Hizbullah Genel Sekreteri Şeyh Naim Kasım, Perşembe günü yaptığı açıklamada, İsrail ve ABD’nin İran’a yönelik potansiyel saldırganlığına ilişkin sert uyarılarda bulundu. Şeyh Kasım, İran’ın bölgedeki ve dünyadaki mazlumlara ve direnişe verdiği desteğin önemini vurgulayarak, bu saldırılara karşı tam dayanışma içinde olacaklarını belirtti.
Şeyh Kasım, İran İslam Cumhuriyeti’ni “ezilenlere ve direnişe destek verme, Filistin ile Kudüs’ün kurtuluşuna tam destek sağlama konusunda önemli bir küresel bayrak” olarak tanımladı. İran’ın kırk altı yıldır süren kararlılığına, siyasi, ekonomik ve bilimsel rönesansına, ayrıca ileri düzeydeki savunma yeteneklerine dikkat çekerek, bu durumun Amerika önderliğindeki “kibirli zorbalar” tarafından sindirilemediğini savundu.
Şeyh Kasım, İsrail saldırganlığının bahanesinin, İran’ın barışçıl amaçlı uranyum zenginleştirme ve nükleer programı olduğunu belirterek, bu durumun uluslararası yasalar ve Uluslararası Atom Enerjisi Ajansı (UAEA) tarafından garanti altına alınmış bir hak olduğunu vurguladı. “Bu, uluslararası yasalar ve Uluslararası Atom Enerjisi Ajansı tarafından garanti altına alınmış bir haktır. Hiç kimseye en ufak bir zararı yoktur. Aksine, yabancı vesayet olmadan kendi yeteneklerine güvenerek İran ve bölgenin ilerlemesine büyük bir bilimsel katkıyı temsil eder” ifadelerini kullandı.
Hizbullah Genel Sekreteri, küresel kibirin İran’ın bölge ve dünyada “parlayan bir inanç, bilgi ve özgürlük feneri olmasını istemediğini” iddia etti. ABD Başkanı’nın dini lider Ayetullah Hamaney’e ve İran İslam Cumhuriyeti’ne yönelik saldırı tehditlerini, bölge halklarının ve dünyanın özgür halklarına yönelik bir saldırı olarak nitelendirdi.

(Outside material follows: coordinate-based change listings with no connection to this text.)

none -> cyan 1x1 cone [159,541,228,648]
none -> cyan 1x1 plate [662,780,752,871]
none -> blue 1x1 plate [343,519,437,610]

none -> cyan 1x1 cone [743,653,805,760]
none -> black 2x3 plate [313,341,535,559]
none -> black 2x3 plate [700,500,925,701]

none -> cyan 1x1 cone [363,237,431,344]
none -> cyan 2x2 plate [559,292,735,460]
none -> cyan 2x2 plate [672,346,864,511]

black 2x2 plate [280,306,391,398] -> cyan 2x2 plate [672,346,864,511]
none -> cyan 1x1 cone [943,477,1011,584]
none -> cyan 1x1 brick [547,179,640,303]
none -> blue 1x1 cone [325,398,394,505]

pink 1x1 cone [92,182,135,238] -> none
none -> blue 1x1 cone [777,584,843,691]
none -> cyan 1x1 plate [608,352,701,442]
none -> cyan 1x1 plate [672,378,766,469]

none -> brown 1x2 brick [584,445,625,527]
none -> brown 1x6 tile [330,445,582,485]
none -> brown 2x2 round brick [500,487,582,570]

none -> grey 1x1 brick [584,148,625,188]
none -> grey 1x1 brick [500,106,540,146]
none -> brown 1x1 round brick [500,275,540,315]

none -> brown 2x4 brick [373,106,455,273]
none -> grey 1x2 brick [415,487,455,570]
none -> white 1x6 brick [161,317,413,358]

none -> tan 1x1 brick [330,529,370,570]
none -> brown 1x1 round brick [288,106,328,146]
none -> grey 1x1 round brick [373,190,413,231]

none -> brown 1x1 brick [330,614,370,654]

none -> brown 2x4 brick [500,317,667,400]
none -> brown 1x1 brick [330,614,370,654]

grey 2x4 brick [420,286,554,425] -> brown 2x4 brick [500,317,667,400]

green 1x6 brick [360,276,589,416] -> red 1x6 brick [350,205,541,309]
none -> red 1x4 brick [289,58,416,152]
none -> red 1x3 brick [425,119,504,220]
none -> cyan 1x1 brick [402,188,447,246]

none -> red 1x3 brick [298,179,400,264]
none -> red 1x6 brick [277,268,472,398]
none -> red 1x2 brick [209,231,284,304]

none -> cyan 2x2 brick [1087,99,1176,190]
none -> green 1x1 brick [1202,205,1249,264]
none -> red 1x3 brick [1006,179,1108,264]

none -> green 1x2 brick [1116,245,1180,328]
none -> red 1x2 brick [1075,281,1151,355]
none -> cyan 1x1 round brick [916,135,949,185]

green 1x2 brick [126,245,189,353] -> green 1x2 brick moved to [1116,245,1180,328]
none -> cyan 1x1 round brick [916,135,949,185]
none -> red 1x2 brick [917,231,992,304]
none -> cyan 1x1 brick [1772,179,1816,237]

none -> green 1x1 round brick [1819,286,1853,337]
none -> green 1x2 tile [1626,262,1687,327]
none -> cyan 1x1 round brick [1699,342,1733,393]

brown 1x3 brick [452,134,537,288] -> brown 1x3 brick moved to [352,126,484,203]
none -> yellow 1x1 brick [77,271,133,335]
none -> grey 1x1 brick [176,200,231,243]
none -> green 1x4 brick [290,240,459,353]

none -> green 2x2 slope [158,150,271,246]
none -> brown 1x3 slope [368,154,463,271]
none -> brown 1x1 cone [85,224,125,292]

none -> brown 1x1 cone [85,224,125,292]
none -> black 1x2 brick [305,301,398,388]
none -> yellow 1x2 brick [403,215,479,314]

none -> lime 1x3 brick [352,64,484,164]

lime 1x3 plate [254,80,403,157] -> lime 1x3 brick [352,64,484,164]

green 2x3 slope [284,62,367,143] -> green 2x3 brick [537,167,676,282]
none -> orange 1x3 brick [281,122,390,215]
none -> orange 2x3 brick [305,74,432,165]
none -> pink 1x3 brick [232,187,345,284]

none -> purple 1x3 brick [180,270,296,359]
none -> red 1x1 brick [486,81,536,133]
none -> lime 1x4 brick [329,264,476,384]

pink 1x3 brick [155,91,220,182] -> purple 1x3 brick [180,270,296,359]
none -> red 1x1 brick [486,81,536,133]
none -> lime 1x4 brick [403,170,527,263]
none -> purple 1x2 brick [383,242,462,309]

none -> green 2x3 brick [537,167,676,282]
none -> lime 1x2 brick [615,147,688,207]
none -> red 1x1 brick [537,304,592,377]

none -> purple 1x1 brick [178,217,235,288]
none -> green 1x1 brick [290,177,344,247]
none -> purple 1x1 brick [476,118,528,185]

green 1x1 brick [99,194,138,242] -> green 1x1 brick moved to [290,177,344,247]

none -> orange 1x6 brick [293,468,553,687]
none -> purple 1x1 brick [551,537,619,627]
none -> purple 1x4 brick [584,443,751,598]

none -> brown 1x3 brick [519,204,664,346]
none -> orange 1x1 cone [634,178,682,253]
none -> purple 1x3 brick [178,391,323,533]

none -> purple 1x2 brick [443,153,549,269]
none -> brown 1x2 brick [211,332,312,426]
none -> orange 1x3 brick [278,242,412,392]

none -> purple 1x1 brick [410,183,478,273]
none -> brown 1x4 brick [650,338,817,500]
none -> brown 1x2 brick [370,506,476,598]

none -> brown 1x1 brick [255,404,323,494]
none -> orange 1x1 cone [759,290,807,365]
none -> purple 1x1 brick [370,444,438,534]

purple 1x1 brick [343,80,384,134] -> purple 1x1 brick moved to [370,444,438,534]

Şeyh Kasım, “Amerika bölgeyi kaosa ve istikrarsızlığa, dünyayı da açık krizlere sürüklüyor ve ona sadece utanç, rezalet ve başarısızlık getirecek. İran kendini savunma hakkına sahip ve bölge halkları ile dünyanın özgür halkları büyük liderin ve İran’ın yanında aynı siperde durma hakkına sahip” dedi.
Hizbullah ve İslami Direniş’in, İran’ın meşru hakları ile “Amerika’nın yalan ve saldırganlığı, İsrail’in ve kibirli güçlerin kanserli tümörü arasındaki mücadelede tarafsızlığa başvurmayacağını” vurgulayan Şeyh Kasım, şu kararlı mesajı verdi: “Bu küresel adaletsizliğe karşı İran’ın yanındayız çünkü bağımsızlığımızı, topraklarımızın kurtuluşunu ve kararlarımızın ve seçimlerimizin özgürlüğünü savunuyoruz. Tarafsız değiliz ve bu nedenle İran, liderliği ve halkının yanında konumumuzu ifade ediyoruz ve bu acımasız İsrail-Amerikan saldırganlığı karşısında uygun gördüğümüz şekilde hareket edeceğiz.”
Şeyh Kasım, tüm özgür insanları, ezilenleri, direnişçileri, alimleri ve sağlam görüşe sahip olanları, İmam Hamaney’in liderliği ve cesur İran halkı etrafında kenetlenerek güç ve destek göstermeye çağırdı. Egemen projeleri ve saldırganlığın hedeflerini boşa çıkarmanın yolunun birlik olduğunu vurguladı.
Açıklamasını, “Zalim Amerika Birleşik Devletleri ve suçlu İsrail, İran halkını ve İslam Devrim Muhafızları Ordusunu boyunduruk altına alamayacak. Bu yenilmez bir halk ve İsrail saldırganlığının geçmiş günleri, bu halkın dayanıklılığını ve tüm baskılara meydan okumasını kanıtladı” sözleriyle tamamlayan Şeyh Kasım, İsrail’in acizliğini ve ABD’nin desteğine duyduğu ihtiyacı da dile getirdi.